----- EXERCISE INPUTS

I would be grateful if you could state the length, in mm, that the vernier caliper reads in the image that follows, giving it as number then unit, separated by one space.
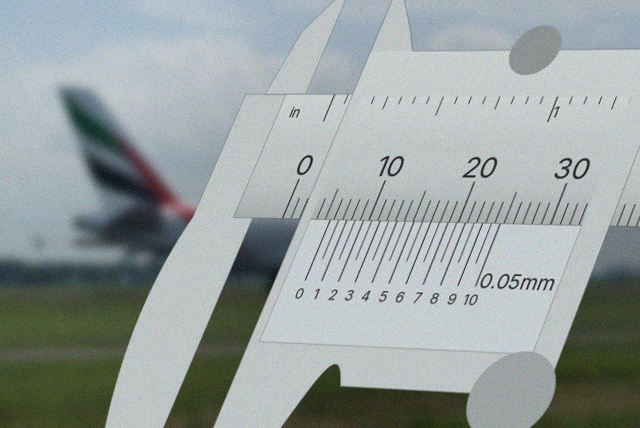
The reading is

----------
----- EXERCISE INPUTS

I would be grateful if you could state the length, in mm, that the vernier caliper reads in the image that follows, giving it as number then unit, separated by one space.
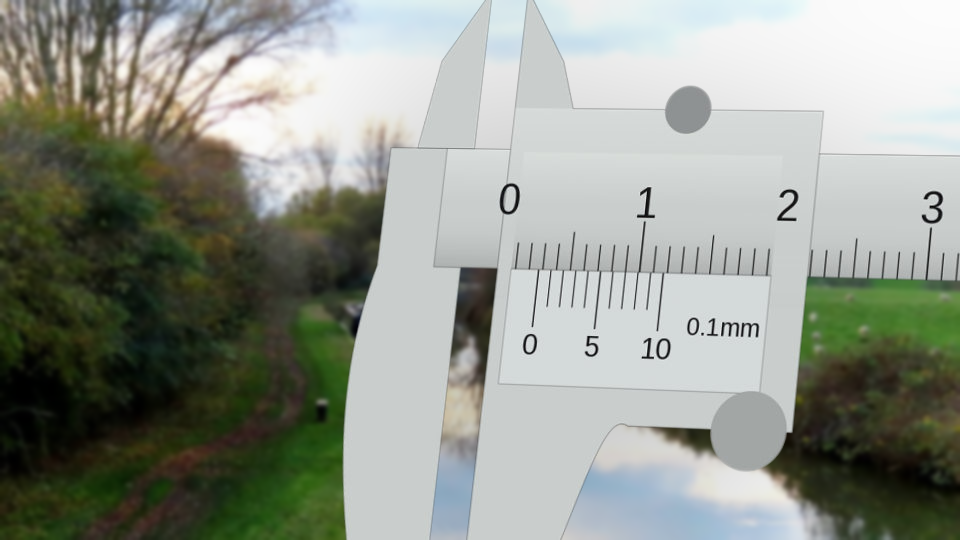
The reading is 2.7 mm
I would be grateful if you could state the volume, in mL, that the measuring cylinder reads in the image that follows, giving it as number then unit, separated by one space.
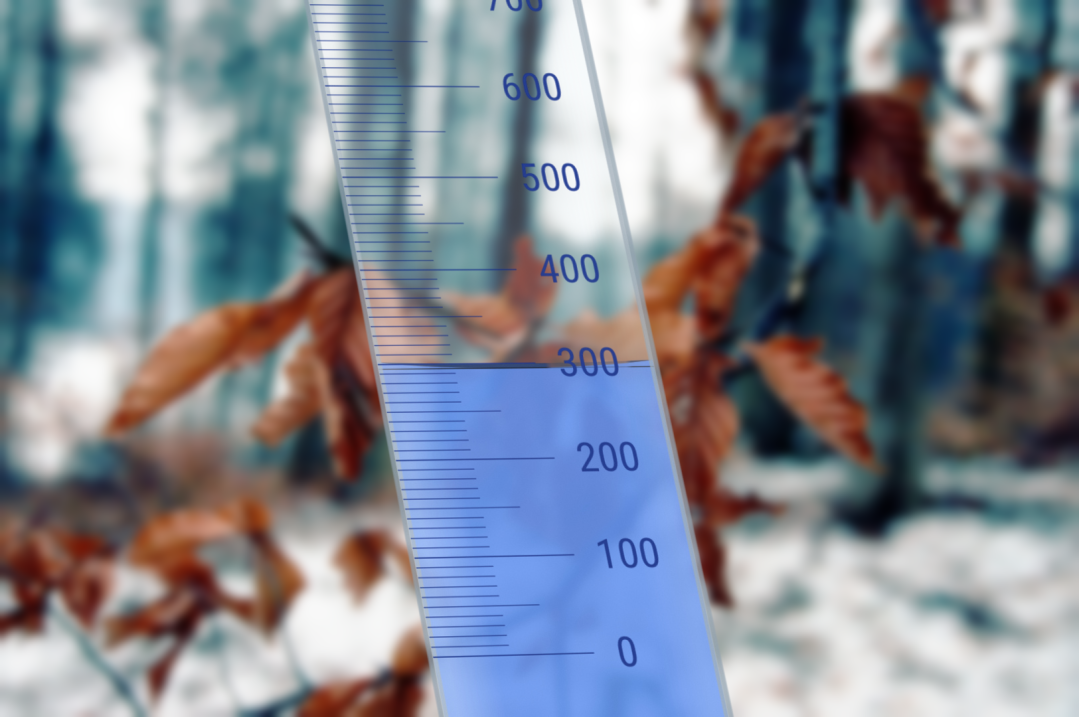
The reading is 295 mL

----------

* **REQUIRED WORK**
Copy out, word for word, the lines of the records starting at the line that contains "I would be grateful if you could state the volume, in" and ending at the line that contains "The reading is 295 mL", with both of those lines included. Leave the pictures out of your answer.

* **WRITTEN SOLUTION**
I would be grateful if you could state the volume, in mL, that the measuring cylinder reads in the image that follows, giving it as number then unit, separated by one space.
The reading is 295 mL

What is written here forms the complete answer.